From the line containing "(3,3'-diaminobenzidine) immunohistochemical staining" down to the line containing "staining of benign" in the records below, reproduce every line exactly, ends included, and omit all others.

Records from a collection:
------
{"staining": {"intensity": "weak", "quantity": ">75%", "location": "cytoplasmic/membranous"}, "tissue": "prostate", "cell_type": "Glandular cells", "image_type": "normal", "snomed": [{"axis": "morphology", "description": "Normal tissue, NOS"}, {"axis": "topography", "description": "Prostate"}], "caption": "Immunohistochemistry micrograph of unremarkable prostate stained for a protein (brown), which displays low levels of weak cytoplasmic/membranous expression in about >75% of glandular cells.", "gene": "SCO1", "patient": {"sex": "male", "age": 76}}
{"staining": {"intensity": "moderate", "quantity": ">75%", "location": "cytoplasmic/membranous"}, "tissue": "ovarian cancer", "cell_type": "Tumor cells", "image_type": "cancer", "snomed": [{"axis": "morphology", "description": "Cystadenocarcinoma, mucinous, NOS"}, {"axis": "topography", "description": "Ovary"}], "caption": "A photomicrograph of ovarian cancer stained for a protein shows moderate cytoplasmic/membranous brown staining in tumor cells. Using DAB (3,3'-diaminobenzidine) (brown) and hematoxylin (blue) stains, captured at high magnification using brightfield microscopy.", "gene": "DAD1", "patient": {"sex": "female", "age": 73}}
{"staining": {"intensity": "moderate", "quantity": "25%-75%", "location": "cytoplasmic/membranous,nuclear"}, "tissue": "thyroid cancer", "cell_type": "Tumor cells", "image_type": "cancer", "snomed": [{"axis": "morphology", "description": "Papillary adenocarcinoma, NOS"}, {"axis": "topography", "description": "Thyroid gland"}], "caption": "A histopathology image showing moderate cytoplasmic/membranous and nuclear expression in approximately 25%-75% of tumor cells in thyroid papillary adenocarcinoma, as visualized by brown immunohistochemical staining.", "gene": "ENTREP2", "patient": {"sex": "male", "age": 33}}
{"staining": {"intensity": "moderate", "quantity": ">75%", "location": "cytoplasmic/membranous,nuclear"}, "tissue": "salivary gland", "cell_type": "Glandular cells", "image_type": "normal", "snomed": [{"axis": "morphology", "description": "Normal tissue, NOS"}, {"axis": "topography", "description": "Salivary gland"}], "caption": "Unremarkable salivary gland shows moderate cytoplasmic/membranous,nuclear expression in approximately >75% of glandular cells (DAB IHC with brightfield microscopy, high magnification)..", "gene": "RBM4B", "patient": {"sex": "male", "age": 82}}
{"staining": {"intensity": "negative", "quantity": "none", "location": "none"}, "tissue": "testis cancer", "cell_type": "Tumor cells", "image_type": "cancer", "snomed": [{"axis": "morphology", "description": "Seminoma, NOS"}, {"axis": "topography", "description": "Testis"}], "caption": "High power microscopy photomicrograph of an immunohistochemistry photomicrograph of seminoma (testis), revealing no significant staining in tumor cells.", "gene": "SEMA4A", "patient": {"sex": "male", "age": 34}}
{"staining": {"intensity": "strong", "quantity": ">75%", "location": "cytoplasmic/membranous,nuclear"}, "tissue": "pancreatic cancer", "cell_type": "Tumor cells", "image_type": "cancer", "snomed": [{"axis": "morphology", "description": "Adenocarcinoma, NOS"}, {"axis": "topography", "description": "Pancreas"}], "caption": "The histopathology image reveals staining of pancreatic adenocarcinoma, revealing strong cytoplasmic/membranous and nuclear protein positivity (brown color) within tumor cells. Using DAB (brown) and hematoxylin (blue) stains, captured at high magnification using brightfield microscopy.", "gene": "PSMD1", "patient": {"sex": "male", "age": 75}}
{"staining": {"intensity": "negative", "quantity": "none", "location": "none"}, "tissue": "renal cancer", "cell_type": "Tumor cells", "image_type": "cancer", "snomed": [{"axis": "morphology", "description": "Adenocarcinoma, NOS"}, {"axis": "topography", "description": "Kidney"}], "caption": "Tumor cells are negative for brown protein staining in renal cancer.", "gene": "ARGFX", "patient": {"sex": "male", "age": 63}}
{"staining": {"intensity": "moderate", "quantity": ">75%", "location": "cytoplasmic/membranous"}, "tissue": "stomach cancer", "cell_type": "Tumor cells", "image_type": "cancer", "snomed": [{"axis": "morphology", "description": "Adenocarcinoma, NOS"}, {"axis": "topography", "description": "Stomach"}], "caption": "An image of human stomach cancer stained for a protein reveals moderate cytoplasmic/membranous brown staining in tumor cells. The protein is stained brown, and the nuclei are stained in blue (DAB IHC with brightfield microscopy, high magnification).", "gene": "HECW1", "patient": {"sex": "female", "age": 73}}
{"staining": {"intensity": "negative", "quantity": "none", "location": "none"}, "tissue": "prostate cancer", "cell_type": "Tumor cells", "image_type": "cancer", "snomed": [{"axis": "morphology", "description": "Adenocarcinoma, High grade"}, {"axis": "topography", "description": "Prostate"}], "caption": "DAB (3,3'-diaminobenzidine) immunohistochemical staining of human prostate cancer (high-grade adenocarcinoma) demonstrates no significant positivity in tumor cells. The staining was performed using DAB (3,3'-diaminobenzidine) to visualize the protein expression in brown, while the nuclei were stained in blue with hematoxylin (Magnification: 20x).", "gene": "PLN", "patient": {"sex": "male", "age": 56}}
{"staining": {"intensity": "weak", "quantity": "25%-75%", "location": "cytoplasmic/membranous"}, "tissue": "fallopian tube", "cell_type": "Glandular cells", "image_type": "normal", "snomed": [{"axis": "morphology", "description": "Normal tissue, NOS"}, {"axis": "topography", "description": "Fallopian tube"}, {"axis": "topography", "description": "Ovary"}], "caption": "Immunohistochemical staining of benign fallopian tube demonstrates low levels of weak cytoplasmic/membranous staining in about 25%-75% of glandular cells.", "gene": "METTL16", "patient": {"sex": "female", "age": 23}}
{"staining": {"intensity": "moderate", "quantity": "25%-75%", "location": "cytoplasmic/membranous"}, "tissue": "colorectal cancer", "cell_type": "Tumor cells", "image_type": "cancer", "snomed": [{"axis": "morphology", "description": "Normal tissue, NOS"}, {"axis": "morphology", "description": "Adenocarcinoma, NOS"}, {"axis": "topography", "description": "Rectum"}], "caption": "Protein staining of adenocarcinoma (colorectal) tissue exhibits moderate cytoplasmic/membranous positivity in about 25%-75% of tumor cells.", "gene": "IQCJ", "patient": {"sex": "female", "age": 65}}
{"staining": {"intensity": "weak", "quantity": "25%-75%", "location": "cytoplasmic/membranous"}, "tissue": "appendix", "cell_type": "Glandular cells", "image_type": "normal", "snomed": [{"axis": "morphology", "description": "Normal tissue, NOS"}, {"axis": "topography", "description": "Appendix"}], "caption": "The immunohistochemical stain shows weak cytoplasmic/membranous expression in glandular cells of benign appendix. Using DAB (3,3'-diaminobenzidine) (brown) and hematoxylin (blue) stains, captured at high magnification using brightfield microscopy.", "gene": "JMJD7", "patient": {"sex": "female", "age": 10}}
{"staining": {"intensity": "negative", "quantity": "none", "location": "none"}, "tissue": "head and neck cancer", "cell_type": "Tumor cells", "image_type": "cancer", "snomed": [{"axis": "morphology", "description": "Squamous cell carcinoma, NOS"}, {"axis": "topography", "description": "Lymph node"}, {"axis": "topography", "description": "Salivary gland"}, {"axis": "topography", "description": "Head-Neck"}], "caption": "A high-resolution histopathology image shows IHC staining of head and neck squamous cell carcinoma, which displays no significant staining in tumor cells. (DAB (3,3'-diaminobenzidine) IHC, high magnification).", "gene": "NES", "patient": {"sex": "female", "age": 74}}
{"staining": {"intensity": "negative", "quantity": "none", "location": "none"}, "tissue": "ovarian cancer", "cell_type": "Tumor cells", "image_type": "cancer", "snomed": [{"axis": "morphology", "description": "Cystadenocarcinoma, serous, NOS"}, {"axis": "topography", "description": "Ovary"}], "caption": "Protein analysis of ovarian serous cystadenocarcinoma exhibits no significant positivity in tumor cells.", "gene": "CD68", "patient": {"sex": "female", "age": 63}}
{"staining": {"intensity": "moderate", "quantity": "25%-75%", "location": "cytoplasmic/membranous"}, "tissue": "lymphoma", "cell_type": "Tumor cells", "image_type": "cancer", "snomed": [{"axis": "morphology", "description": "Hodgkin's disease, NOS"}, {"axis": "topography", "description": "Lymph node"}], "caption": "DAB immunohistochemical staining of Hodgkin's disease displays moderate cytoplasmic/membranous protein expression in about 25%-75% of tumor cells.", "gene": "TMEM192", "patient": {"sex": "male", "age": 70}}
------
SOLUTION TO THIS EXERCISE =>
{"staining": {"intensity": "negative", "quantity": "none", "location": "none"}, "tissue": "prostate cancer", "cell_type": "Tumor cells", "image_type": "cancer", "snomed": [{"axis": "morphology", "description": "Adenocarcinoma, High grade"}, {"axis": "topography", "description": "Prostate"}], "caption": "DAB (3,3'-diaminobenzidine) immunohistochemical staining of human prostate cancer (high-grade adenocarcinoma) demonstrates no significant positivity in tumor cells. The staining was performed using DAB (3,3'-diaminobenzidine) to visualize the protein expression in brown, while the nuclei were stained in blue with hematoxylin (Magnification: 20x).", "gene": "PLN", "patient": {"sex": "male", "age": 56}}
{"staining": {"intensity": "weak", "quantity": "25%-75%", "location": "cytoplasmic/membranous"}, "tissue": "fallopian tube", "cell_type": "Glandular cells", "image_type": "normal", "snomed": [{"axis": "morphology", "description": "Normal tissue, NOS"}, {"axis": "topography", "description": "Fallopian tube"}, {"axis": "topography", "description": "Ovary"}], "caption": "Immunohistochemical staining of benign fallopian tube demonstrates low levels of weak cytoplasmic/membranous staining in about 25%-75% of glandular cells.", "gene": "METTL16", "patient": {"sex": "female", "age": 23}}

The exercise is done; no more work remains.